The Minister does however observe that the Court's recommendations tie in with the policy she has already launched with the aim of simplifying the Regulations and making individual insurers responsible for directing policy on medical appliances. The Court agrees, but would draw the Minister's attention to the position of other parties in the field, such as medical practitioners, patients and suppliers. The parties concerned could collectively convert a set of framework regulations into protocols and guidelines.

The Court believes that more systematic attention should also be paid to autonomous factors such as ageing. Account should be taken of the links and any convergence between policy on providing medical appliances for use in the home in the public health field and developments in related areas such as services for the disabled.

The Care Insurance Board (CVZ) looks at the results of the Working Group on Deregulation and Instruments, whose proposals for the simplification of the regulations would give individual insurers control. The CVZ believes that the Court's proposal that all parties be involved ties in better with its own ideas. It agrees that it is unclear what the Court means by integrated policy.

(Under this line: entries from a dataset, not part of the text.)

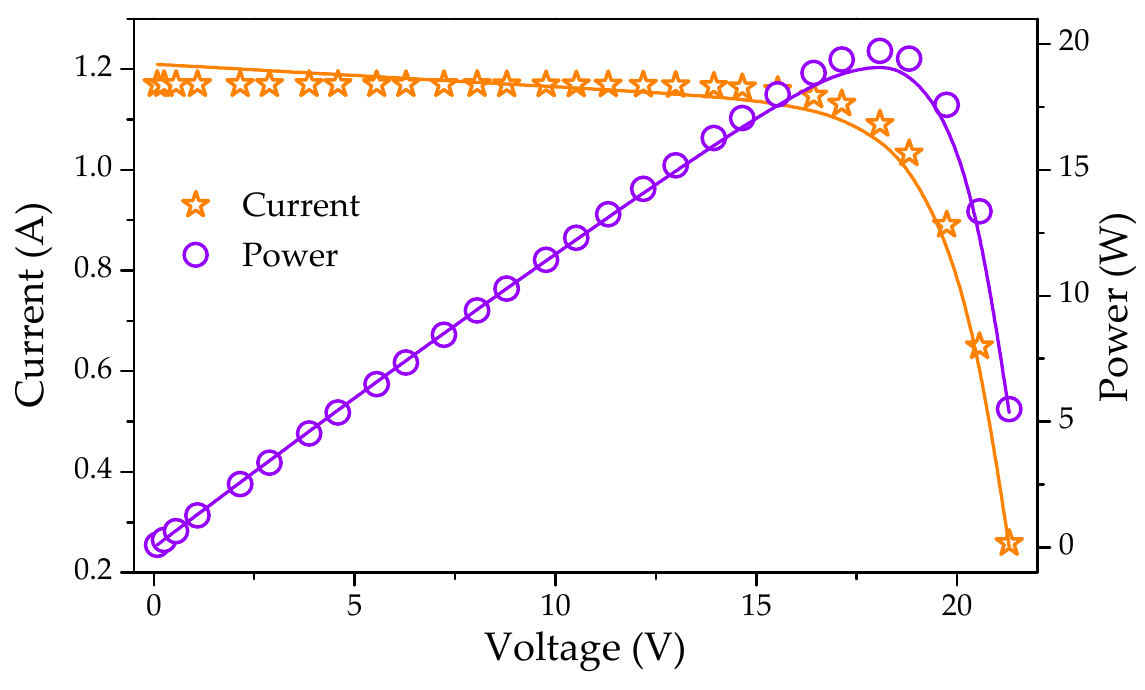
Figure 4. I-V and P-V characteristics curves for anticipated and experimental values for the SS2018 PV module. Symbols indicate measured data, while solid lines indicate optimized data.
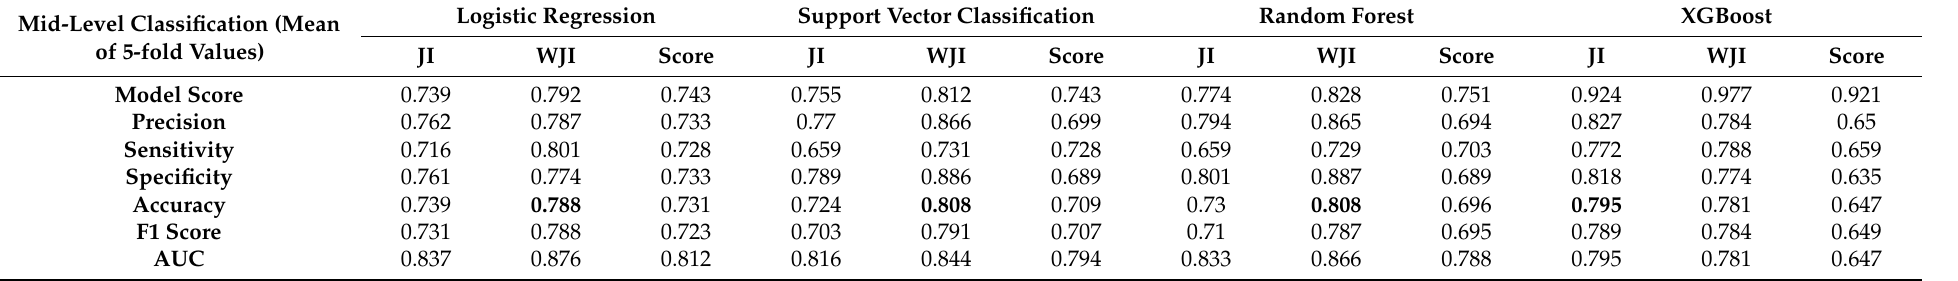
Table 8. Training and verification results of ALS_EG , ALS_CG and ALS_SELECT_FEA (mid-level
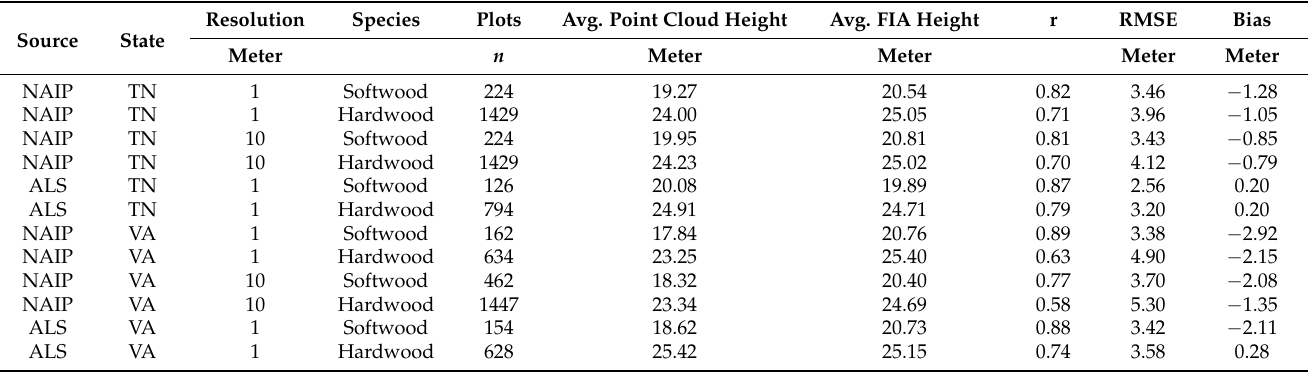
Table 3. Summary of maximum height comparison between the NAIP point cloud data and FIA field measured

The Care Supervisory Board (CTZ) looks at the method developed over the years whereby health insurance funds delegate tasks to suppliers. It believes that the regularity of the expenditure could be established if the records of suppliers were examined. The Court shares the CTZ's opinion that it should remain possible for health insurance funds to contract out tasks under certain conditions. These conditions - which mainly concern monitoring and control, but also protection of privacy - should be outlined in the statutory regulations and in future protocols and guidelines.